In this way, the channel abused the viewers lack of background knowledge on the subject.
The documentary portrayed the Coelacanth as the ancestor of all land vertebrates; a primitive fish unchanged for 400 million years. We had come across similar evolutionary claims in the documentary titled ‘Dinosaurs of the deep,’ aired on Discovery Channel on 14th of April 2003 and had commented accordingly. For this reason we find it unnecessary to go into the details of the subject but we want to address a couple of points in order to expose the National Geographic TV’s error.
First of all, the Coelacanth is not a supporting factor for the evolution theory, the contrary is true. For a time, evolutionists used the discovery of bones in the fins of the fossil fish as evidence for life’s migration from water to land. When the fish was caught alive and observed in its natural environment it became clear that it used its fins to propel itself through the water instead of using them to move on the sea bottom, proving expectations wrong. It became apparent that the fossils relied upon to support life’s migration from water to land thesis did not fulfill this purpose and the Coelacanth left the evolution theory’s thesis on life’s emergence from water without a basis.
Secondly, it is known that the Coelacanth remained unchanged for 400 million years. How can such a creature resistant to change be used as evidence for a theory founded on the very principle of change? How can the National Geographic TV explain the reasoning behind portraying a creature untouched by evolution as the very proof thereof?
It is not a valid argument to quote Darwin’s ‘living fossils’ terminology, then proceeding to claim that it is possible to escape the forces of evolution by moving down to the bottom of the oceans. The National Geographic interprets data perplexingly biased and when confronted by evidence unfavorable to evolution it resorts to misconstruing Darwin’s terminology and hides behind the smokescreen it thus creates. Darwin never spoke of living fossils as favorable to evolution for their existence to prove him right.
This argument is as ludicrous as saying Darwin wrote that he observed spinozas on the Galapagos Islands; it is true that they live there, therefore Darwin’s evolution theory is proven.
We presume that the National Geographic TV is actually well aware of the facts on the Coelacanth, but prefers to ignore them because it is equally well aware that pronouncing these would be seriously damaging to Darwinism.

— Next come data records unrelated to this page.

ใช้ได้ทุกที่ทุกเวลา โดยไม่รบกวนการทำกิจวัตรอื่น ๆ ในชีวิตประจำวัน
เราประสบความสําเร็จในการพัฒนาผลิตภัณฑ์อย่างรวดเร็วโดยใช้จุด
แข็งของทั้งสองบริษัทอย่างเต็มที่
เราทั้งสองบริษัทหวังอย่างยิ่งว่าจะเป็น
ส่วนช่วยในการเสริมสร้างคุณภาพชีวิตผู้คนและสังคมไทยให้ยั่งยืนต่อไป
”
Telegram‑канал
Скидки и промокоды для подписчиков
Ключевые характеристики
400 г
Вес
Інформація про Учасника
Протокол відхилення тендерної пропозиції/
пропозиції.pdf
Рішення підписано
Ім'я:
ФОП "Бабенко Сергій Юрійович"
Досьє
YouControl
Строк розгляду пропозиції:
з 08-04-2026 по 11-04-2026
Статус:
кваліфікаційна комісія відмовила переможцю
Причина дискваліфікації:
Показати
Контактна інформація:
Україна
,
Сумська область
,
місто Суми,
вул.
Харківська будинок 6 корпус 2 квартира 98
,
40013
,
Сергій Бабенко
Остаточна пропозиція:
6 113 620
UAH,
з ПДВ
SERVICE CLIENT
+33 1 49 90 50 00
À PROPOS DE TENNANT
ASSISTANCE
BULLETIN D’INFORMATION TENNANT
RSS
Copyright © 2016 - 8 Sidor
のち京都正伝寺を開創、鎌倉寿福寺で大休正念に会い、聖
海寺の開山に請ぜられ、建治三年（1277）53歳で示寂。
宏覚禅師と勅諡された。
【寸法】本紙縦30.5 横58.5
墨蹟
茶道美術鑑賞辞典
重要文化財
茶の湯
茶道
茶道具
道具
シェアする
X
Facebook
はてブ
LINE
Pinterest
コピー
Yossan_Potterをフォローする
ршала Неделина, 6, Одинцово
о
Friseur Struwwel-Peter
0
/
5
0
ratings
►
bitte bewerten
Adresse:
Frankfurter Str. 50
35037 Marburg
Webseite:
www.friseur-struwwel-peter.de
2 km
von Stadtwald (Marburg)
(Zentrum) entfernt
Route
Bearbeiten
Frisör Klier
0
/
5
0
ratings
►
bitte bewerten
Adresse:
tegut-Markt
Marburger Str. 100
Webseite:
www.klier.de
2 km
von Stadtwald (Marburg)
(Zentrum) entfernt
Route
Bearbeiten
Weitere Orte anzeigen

However, this misguided attitude will not suffice to prove Darwinism right.
We would like to advise the National Geographic TV to follow the Focus magazines example of impartiality on the subject of the Coelacanth. In its April issue, the Focus magazine related objectively the Coelacanth’s damaging blows to the evolution theory. We congratulated the magazine for its impartiality and called on all evolutionists to follow its lead. Only if and when the National Geographic TV manages to display this kind of objectivity can it become credible in its claim to be a science channel.